Seven-time Tour de France winner Lance Armstrong is now facing the systematic disemboweling of his legacy as an athletic icon. As revealed Sunday on 60 Minutes—a show that usually doesn’t do sports features unless there’s a synergistic tie-in with CBS Sports—three of Armstrong’s teammates have testified to a federal grand jury that they saw the great cyclist take performance-enhancing drugs. Armstrong’s top “lieutenant” Tyler Hamilton said, “He took what we all took…. There was EPO, there was testosterone. And I did see a transfusion, a blood transfusion.”
60 Minutes also broke the news that George Hincapie, Armstrong’s closest friend and teammate, finally relented and testified to federal investigators. According to reporter Scott Pelley, Hincapie stated “that he and Armstrong supplied each other with the blood-booster EPO and discussed having used testosterone—another banned substance during their preparation for races.” Hincapie is apparently shocked that his confidential grand jury testimony was leaked. He released a statement through his attorney where he said, “I can confirm to you that I never spoke with 60 Minutes. I have no idea where they got their information.” (Hincapie will be releasing his LiveNaïve rubber bracelets later this month.)
For what it’s worth, I find these federal grand juries aimed at “cleaning up sports,” a vulgar use of government power. In cycling, it’s particularly noxious. This is a sport that desperately needs organization and labor protections. Cyclists are pushed to extend their bodies beyond all possible human limits. Since 2000, twelvec professional cyclists have died during races. Imagine the outcry if twelve NFL players had died on the field during the same time span. Blood doping is a logical outcome of a sport where people push themselves to death for the enjoyment of fans and benefit of sponsors. Of the seventy top ten finishers in Armstrong’s seven Tour De France victories, forty-one have tested positive for PEDS. That’s what happens when there is no legitimate union, commissioner, or controlling authority other than race organizers and sponsors—and highly competitive athletes pushing themselves at all costs to make it through the Pyrenees in one piece.

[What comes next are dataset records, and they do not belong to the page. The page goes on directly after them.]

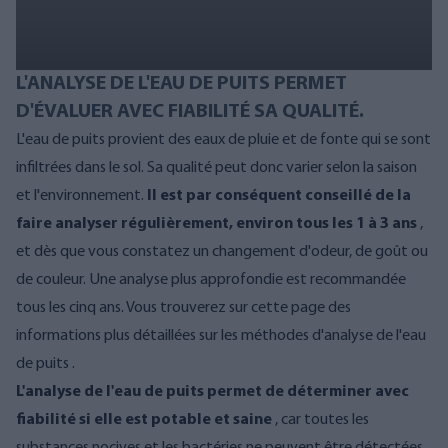
L'ANALYSE DE L'EAU DE PUITS PERMET
D'ÉVALUER AVEC FIABILITÉ SA QUALITÉ.
L'eau de puits provient des eaux de pluie et de fonte qui se sont
infiltrées dans le sol. Sa qualité peut donc varier selon la saison
et l'environnement.
Il est par conséquent conseillé de la
faire analyser régulièrement, environ tous les 1 à 3 ans
,
et dès que vous constatez un changement d'odeur, de goût ou
de couleur. Une analyse plus approfondie est recommandée
tous les cinq ans. Vous trouverez sur cette page des
informations plus détaillées sur les méthodes
d'analyse de l'eau
de puits
.
L'analyse de l'eau de puits permet de déterminer avec
fiabilité si elle est potable et saine
, car toutes les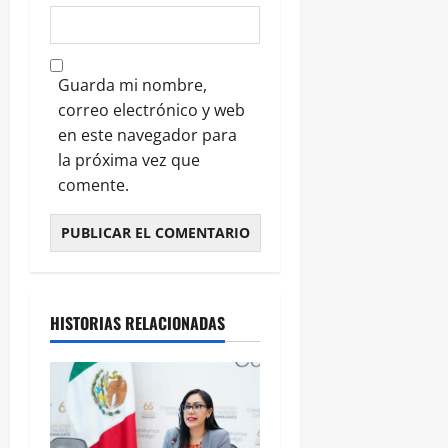
Guarda mi nombre,
correo electrónico y web
en este navegador para
la próxima vez que
comente.
HISTORIAS RELACIONADAS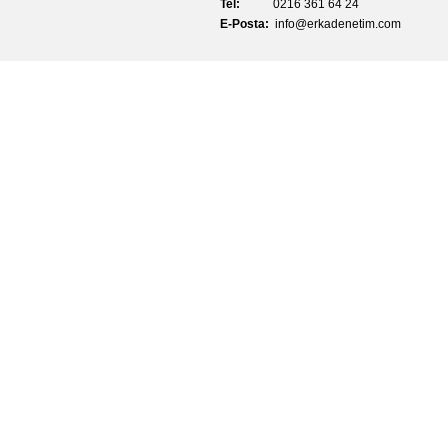
Tel:
0216 361 64 24
E-Posta:
info@erkadenetim.com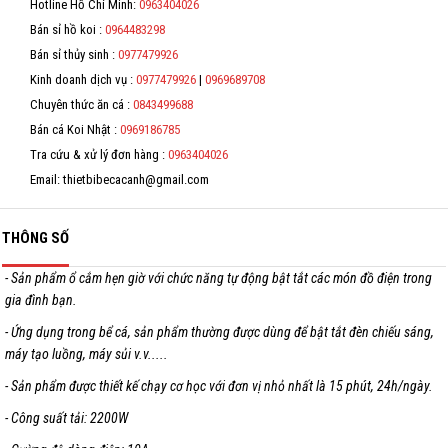
Hotline Hồ Chí Minh:
0963404026
*
Hỗ trợ
Bán sỉ hồ koi :
0964483298
*
Bán sỉ thủy sinh :
0977479926
Liên hệ
Kinh doanh dịch vụ :
0977479926
|
0969689708
*
Chuyên thức ăn cá :
0843499688
Bán cá Koi Nhật :
0969186785
Tra cứu & xử lý đơn hàng :
0963404026
Email: thietbibecacanh@gmail.com
THÔNG SỐ
- Sản phẩm ổ cắm hẹn giờ với chức năng tự động bật tắt các món đồ điện trong
gia đình bạn.
- Ứng dụng trong bể cá, sản phẩm thường được dùng để bật tắt đèn chiếu sáng,
máy tạo luồng, máy sủi v.v.....
- Sản phẩm được thiết kế chạy cơ học với đơn vị nhỏ nhất là 15 phút, 24h/ngày.
- Công suất tải: 2200W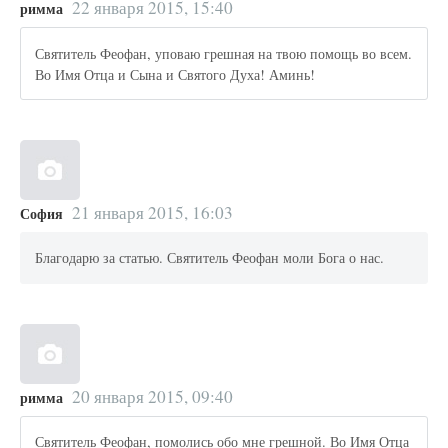
22 января 2015, 15:40
римма
Святитель Феофан, уповаю грешная на твою помощь во всем.
Во Имя Отца и Сына и Святого Духа! Аминь!
21 января 2015, 16:03
София
Благодарю за статью. Святитель Феофан моли Бога о нас.
20 января 2015, 09:40
римма
Святитель Феофан, помолись обо мне грешной. Во Имя Отца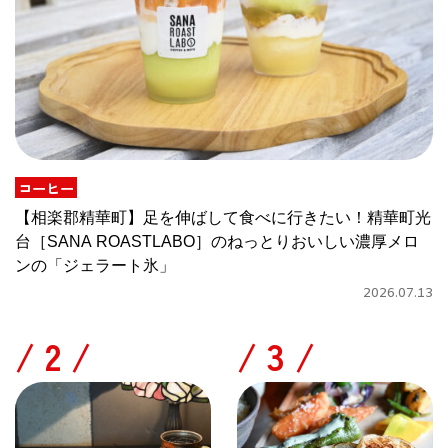
コーヒー
【相楽郡精華町】足を伸ばして食べに行きたい！精華町光
台［SANA ROASTLABO］のねっとりおいしい濃厚メロ
ンの「ジェラート氷」
2026.07.13
/
/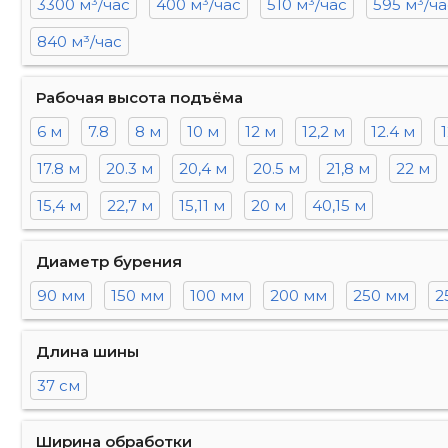
3300 м³/час
400 м³/час
510 м³/час
595 м³/ча
840 м³/час
Рабочая высота подъёма
6 м
7.8
8 м
10 м
12 м
12,2 м
12.4 м
1
17.8 м
20.3 м
20,4 м
20.5 м
21,8 м
22 м
15,4 м
22,7 м
15,11 м
20 м
40,15 м
Диаметр бурения
90 мм
150 мм
100 мм
200 мм
250 мм
2
Длина шины
37 см
Ширина обработки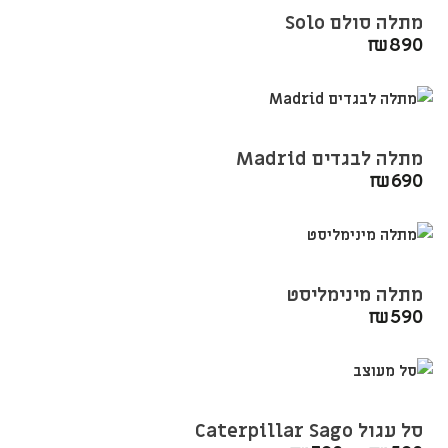
מתלה סולם Solo
₪
890
מתלה לבגדים Madrid
₪
690
מתלה מינימליסט
₪
590
סל עגול Caterpillar Sago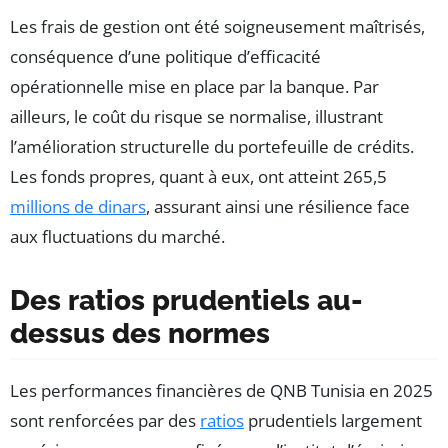
Les frais de gestion ont été soigneusement maîtrisés,
conséquence d’une politique d’efficacité
opérationnelle mise en place par la banque. Par
ailleurs, le coût du risque se normalise, illustrant
l’amélioration structurelle du portefeuille de crédits.
Les fonds propres, quant à eux, ont atteint 265,5
millions de dinars
, assurant ainsi une résilience face
aux fluctuations du marché.
Des ratios prudentiels au-
dessus des normes
Les performances financières de QNB Tunisia en 2025
sont renforcées par des
ratios
prudentiels largement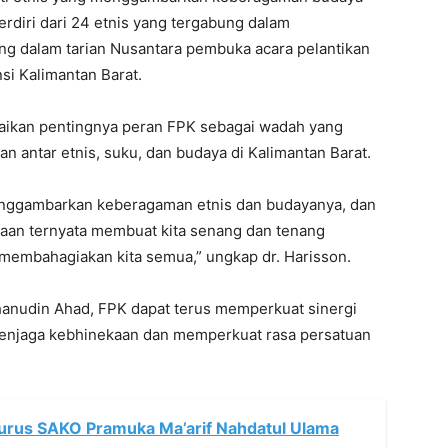
terdiri dari 24 etnis yang tergabung dalam
g dalam tarian Nusantara pembuka acara pelantikan
i Kalimantan Barat.
aikan pentingnya peran FPK sebagai wadah yang
n antar etnis, suku, dan budaya di Kalimantan Barat.
 menggambarkan keberagaman etnis dan budayanya, dan
maan ternyata membuat kita senang dan tenang
 membahagiakan kita semua,” ungkap dr. Harisson.
hanudin Ahad, FPK dapat terus memperkuat sinergi
enjaga kebhinekaan dan memperkuat rasa persatuan
ngurus SAKO Pramuka Ma’arif Nahdatul Ulama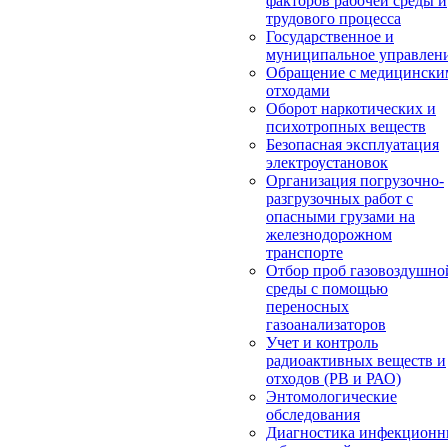
факторов рабочей среды и
трудового процесса
Государственное и
муниципальное управлен
Обращение с медицински
отходами
Оборот наркотических и
психотропных веществ
Безопасная эксплуатация
электроустановок
Организация погрузочно-
разгрузочных работ с
опасными грузами на
железнодорожном
транспорте
Отбор проб газовоздушно
среды с помощью
переносных
газоанализаторов
Учет и контроль
радиоактивных веществ и
отходов (РВ и РАО)
Энтомологические
обследования
Диагностика инфекцион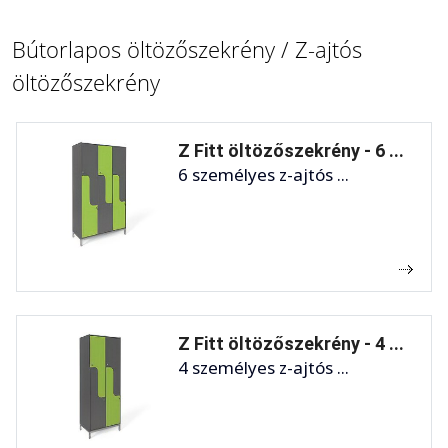
Bútorlapos öltözőszekrény / Z-ajtós
öltözőszekrény
Z Fitt öltözőszekrény - 6 ...
6 személyes z-ajtós ...
Z Fitt öltözőszekrény - 4 ...
4 személyes z-ajtós ...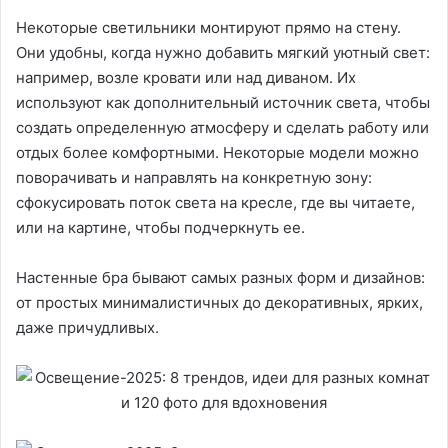
Некоторые светильники монтируют прямо на стену.
Они удобны, когда нужно добавить мягкий уютный свет:
например, возле кровати или над диваном. Их
используют как дополнительный источник света, чтобы
создать определенную атмосферу и сделать работу или
отдых более комфортными. Некоторые модели можно
поворачивать и направлять на конкретную зону:
сфокусировать поток света на кресле, где вы читаете,
или на картине, чтобы подчеркнуть ее.
Настенные бра бывают самых разных форм и дизайнов:
от простых минималистичных до декоративных, ярких,
даже причудливых.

As for Armstrong, he has come out swinging with his typically furious denials, saying, “CBS’s reporting on this subject has been replete with broken promises, false assurances and selective reliance on witnesses upon whom no reputable journalist would rely.” Armstrong has long insisted on his innocence and touted his reputation as “the most tested athlete on the planet.” Clearly he and the media believe his reputation as an athletic icon—like that of baseball greats Barry Bonds and Roger Clemens—is hanging by the thread. But unlike other athletes, Armstrong’s legacy is secure. That’s because his support comes from a far less fickle place than fandom.